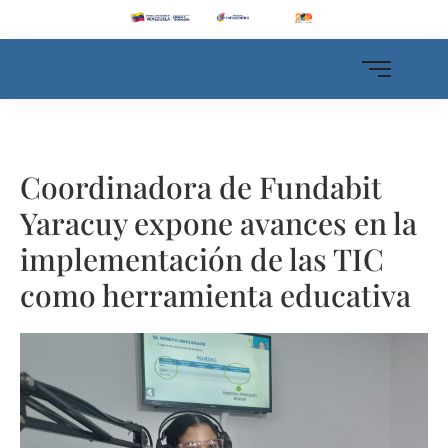
Coordinadora de Fundabit
Yaracuy expone avances en la
implementación de las TIC
como herramienta educativa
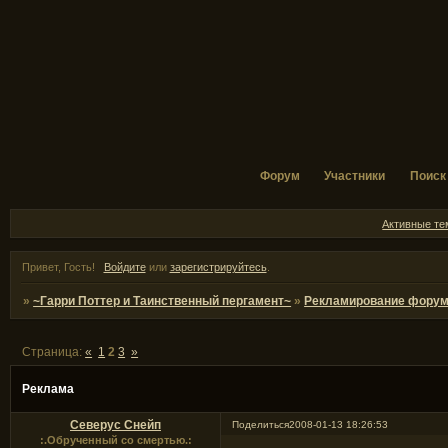
Форум
Участники
Поиск
Активные т
Привет, Гость!
Войдите
или
зарегистрируйтесь
.
»
~Гарри Поттер и Таинственный пергамент~
»
Рекламирование фору
Страница:
«
1
2
3
»
Реклама
Северус Снейп
Поделиться
2008-01-13 18:26:53
:.Обрученный со смертью.:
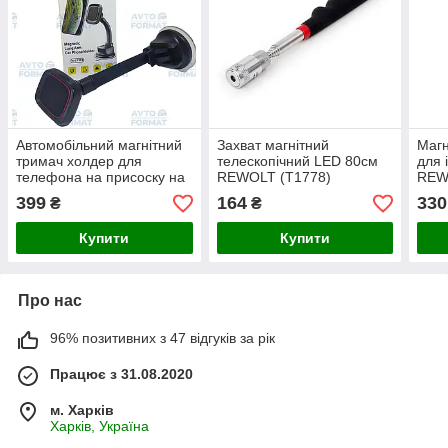
Автомобільний магнітний
Захват магнітний
Магн
тримач холдер для
телескопічний LED 80см
для 
телефона на присоску на
REWOLT (T1778)
REW
торпеду лобове скло
399
164
330
₴
₴
MAGNETIC H-CT303
Купити
Купити
Про нас
96% позитивних з 47 відгуків за рік
Працює з 31.08.2020
м. Харків
Харків, Україна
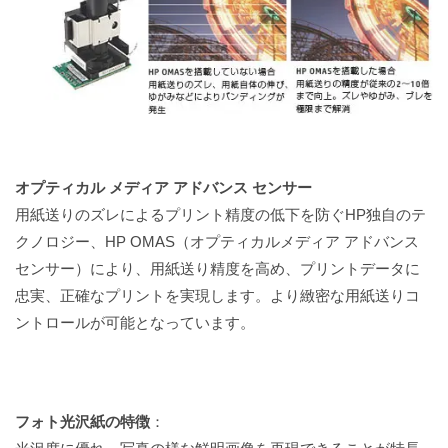
オプティカル メディア アドバンス センサー
用紙送りのズレによるプリント精度の低下を防ぐHP独自のテ
クノロジー、HP OMAS（オプティカルメディア アドバンス
センサー）により、用紙送り精度を高め、プリントデータに
忠実、正確なプリントを実現します。より緻密な用紙送りコ
ントロールが可能となっています。
フォト光沢紙の特徴
：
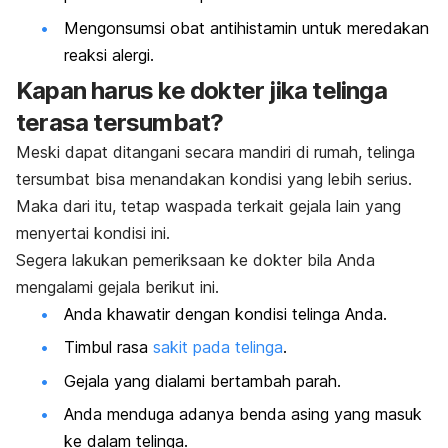
Mengonsumsi obat antihistamin untuk meredakan
reaksi alergi.
Kapan harus ke dokter jika telinga
terasa tersumbat?
Meski dapat ditangani secara mandiri di rumah, telinga
tersumbat bisa menandakan kondisi yang lebih serius.
Maka dari itu, tetap waspada terkait gejala lain yang
menyertai kondisi ini.
Segera lakukan pemeriksaan ke dokter bila Anda
mengalami gejala berikut ini.
Anda khawatir dengan kondisi telinga Anda.
Timbul rasa
sakit pada telinga
.
Gejala yang dialami bertambah parah.
Anda menduga adanya benda asing yang masuk
ke dalam telinga.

════════════════

▸ **Exercise goal**: Reproduce every line of text from the listing above verbatim, keeping the original line breaks and omitting the pictures.

▸ **Task answer**:
Coordinadora de Fundabit
Yaracuy expone avances en la
implementación de las TIC
como herramienta educativa
Форум
Участники
Поиск
Активные т
Привет, Гость!
Войдите
или
зарегистрируйтесь
.
»
~Гарри Поттер и Таинственный пергамент~
»
Рекламирование фору
Страница:
«
1
2
3
»
Реклама
Северус Снейп
Поделиться
2008-01-13 18:26:53
:.Обрученный со смертью.:
Автомобільний магнітний
Захват магнітний
Магн
тримач холдер для
телескопічний LED 80см
для 
телефона на присоску на
REWOLT (T1778)
REW
торпеду лобове скло
399
164
330
₴
₴
MAGNETIC H-CT303
Купити
Купити
Про нас
96% позитивних з 47 відгуків за рік
Працює з 31.08.2020
м. Харків
Харків, Україна
オプティカル メディア アドバンス センサー
用紙送りのズレによるプリント精度の低下を防ぐHP独自のテ
クノロジー、HP OMAS（オプティカルメディア アドバンス
センサー）により、用紙送り精度を高め、プリントデータに
忠実、正確なプリントを実現します。より緻密な用紙送りコ
ントロールが可能となっています。
フォト光沢紙の特徴
：
Mengonsumsi obat antihistamin untuk meredakan
reaksi alergi.
Kapan harus ke dokter jika telinga
terasa tersumbat?
Meski dapat ditangani secara mandiri di rumah, telinga
tersumbat bisa menandakan kondisi yang lebih serius.
Maka dari itu, tetap waspada terkait gejala lain yang
menyertai kondisi ini.
Segera lakukan pemeriksaan ke dokter bila Anda
mengalami gejala berikut ini.
Anda khawatir dengan kondisi telinga Anda.
Timbul rasa
sakit pada telinga
.
Gejala yang dialami bertambah parah.
Anda menduga adanya benda asing yang masuk
ke dalam telinga.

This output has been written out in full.